━━ THE DATA

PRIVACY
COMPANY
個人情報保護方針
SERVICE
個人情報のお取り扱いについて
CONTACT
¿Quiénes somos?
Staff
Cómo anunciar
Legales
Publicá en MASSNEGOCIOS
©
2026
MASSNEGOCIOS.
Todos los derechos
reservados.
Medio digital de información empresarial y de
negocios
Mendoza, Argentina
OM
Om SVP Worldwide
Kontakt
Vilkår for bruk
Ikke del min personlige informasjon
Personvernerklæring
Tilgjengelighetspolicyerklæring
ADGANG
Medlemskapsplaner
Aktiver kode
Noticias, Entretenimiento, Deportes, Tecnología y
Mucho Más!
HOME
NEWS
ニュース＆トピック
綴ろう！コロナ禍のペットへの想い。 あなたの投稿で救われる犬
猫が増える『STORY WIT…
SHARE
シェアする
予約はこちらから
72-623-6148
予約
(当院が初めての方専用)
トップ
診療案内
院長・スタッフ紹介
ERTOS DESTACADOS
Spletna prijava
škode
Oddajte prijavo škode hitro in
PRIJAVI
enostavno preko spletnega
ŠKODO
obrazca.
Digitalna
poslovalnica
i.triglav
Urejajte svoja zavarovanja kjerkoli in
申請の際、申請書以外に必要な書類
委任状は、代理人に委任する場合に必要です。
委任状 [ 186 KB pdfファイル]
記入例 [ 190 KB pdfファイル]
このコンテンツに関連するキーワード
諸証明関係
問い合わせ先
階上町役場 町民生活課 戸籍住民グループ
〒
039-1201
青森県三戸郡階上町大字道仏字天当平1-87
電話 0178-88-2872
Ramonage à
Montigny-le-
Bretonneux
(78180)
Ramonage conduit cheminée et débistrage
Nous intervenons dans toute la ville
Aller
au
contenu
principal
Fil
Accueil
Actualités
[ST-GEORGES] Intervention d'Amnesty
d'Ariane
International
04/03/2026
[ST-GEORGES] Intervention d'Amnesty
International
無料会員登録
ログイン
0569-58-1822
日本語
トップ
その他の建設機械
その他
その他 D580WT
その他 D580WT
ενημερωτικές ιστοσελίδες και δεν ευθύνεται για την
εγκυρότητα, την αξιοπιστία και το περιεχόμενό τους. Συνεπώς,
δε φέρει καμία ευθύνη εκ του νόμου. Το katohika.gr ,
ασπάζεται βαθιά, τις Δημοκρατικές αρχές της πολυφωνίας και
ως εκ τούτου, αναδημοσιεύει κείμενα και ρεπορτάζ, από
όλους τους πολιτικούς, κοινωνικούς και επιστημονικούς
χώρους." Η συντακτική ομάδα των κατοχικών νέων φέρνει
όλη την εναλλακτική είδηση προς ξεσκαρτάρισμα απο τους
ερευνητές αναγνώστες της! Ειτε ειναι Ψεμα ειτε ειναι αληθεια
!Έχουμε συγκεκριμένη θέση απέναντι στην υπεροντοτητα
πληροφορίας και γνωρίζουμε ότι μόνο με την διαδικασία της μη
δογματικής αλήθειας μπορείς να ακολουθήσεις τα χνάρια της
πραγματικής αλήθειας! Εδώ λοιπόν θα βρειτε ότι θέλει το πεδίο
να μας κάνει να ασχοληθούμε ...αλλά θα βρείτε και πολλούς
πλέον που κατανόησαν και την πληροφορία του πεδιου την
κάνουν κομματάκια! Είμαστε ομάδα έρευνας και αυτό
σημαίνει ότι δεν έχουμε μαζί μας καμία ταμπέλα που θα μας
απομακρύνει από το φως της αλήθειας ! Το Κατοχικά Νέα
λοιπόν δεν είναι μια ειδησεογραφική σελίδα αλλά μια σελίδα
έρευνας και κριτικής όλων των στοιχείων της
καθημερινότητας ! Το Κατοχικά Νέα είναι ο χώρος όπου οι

━━━━

• [WHAT TO PRODUCE]: All the entries should be written out again precisely.

• [FINISHED TASK]:
PRIVACY
COMPANY
個人情報保護方針
SERVICE
個人情報のお取り扱いについて
CONTACT
¿Quiénes somos?
Staff
Cómo anunciar
Legales
Publicá en MASSNEGOCIOS
©
2026
MASSNEGOCIOS.
Todos los derechos
reservados.
Medio digital de información empresarial y de
negocios
Mendoza, Argentina
OM
Om SVP Worldwide
Kontakt
Vilkår for bruk
Ikke del min personlige informasjon
Personvernerklæring
Tilgjengelighetspolicyerklæring
ADGANG
Medlemskapsplaner
Aktiver kode
Noticias, Entretenimiento, Deportes, Tecnología y
Mucho Más!
HOME
NEWS
ニュース＆トピック
綴ろう！コロナ禍のペットへの想い。 あなたの投稿で救われる犬
猫が増える『STORY WIT…
SHARE
シェアする
予約はこちらから
72-623-6148
予約
(当院が初めての方専用)
トップ
診療案内
院長・スタッフ紹介
ERTOS DESTACADOS
Spletna prijava
škode
Oddajte prijavo škode hitro in
PRIJAVI
enostavno preko spletnega
ŠKODO
obrazca.
Digitalna
poslovalnica
i.triglav
Urejajte svoja zavarovanja kjerkoli in
申請の際、申請書以外に必要な書類
委任状は、代理人に委任する場合に必要です。
委任状 [ 186 KB pdfファイル]
記入例 [ 190 KB pdfファイル]
このコンテンツに関連するキーワード
諸証明関係
問い合わせ先
階上町役場 町民生活課 戸籍住民グループ
〒
039-1201
青森県三戸郡階上町大字道仏字天当平1-87
電話 0178-88-2872
Ramonage à
Montigny-le-
Bretonneux
(78180)
Ramonage conduit cheminée et débistrage
Nous intervenons dans toute la ville
Aller
au
contenu
principal
Fil
Accueil
Actualités
[ST-GEORGES] Intervention d'Amnesty
d'Ariane
International
04/03/2026
[ST-GEORGES] Intervention d'Amnesty
International
無料会員登録
ログイン
0569-58-1822
日本語
トップ
その他の建設機械
その他
その他 D580WT
その他 D580WT
ενημερωτικές ιστοσελίδες και δεν ευθύνεται για την
εγκυρότητα, την αξιοπιστία και το περιεχόμενό τους. Συνεπώς,
δε φέρει καμία ευθύνη εκ του νόμου. Το katohika.gr ,
ασπάζεται βαθιά, τις Δημοκρατικές αρχές της πολυφωνίας και
ως εκ τούτου, αναδημοσιεύει κείμενα και ρεπορτάζ, από
όλους τους πολιτικούς, κοινωνικούς και επιστημονικούς
χώρους." Η συντακτική ομάδα των κατοχικών νέων φέρνει
όλη την εναλλακτική είδηση προς ξεσκαρτάρισμα απο τους
ερευνητές αναγνώστες της! Ειτε ειναι Ψεμα ειτε ειναι αληθεια
!Έχουμε συγκεκριμένη θέση απέναντι στην υπεροντοτητα
πληροφορίας και γνωρίζουμε ότι μόνο με την διαδικασία της μη
δογματικής αλήθειας μπορείς να ακολουθήσεις τα χνάρια της
πραγματικής αλήθειας! Εδώ λοιπόν θα βρειτε ότι θέλει το πεδίο
να μας κάνει να ασχοληθούμε ...αλλά θα βρείτε και πολλούς
πλέον που κατανόησαν και την πληροφορία του πεδιου την
κάνουν κομματάκια! Είμαστε ομάδα έρευνας και αυτό
σημαίνει ότι δεν έχουμε μαζί μας καμία ταμπέλα που θα μας
απομακρύνει από το φως της αλήθειας ! Το Κατοχικά Νέα
λοιπόν δεν είναι μια ειδησεογραφική σελίδα αλλά μια σελίδα
έρευνας και κριτικής όλων των στοιχείων της
καθημερινότητας ! Το Κατοχικά Νέα είναι ο χώρος όπου οι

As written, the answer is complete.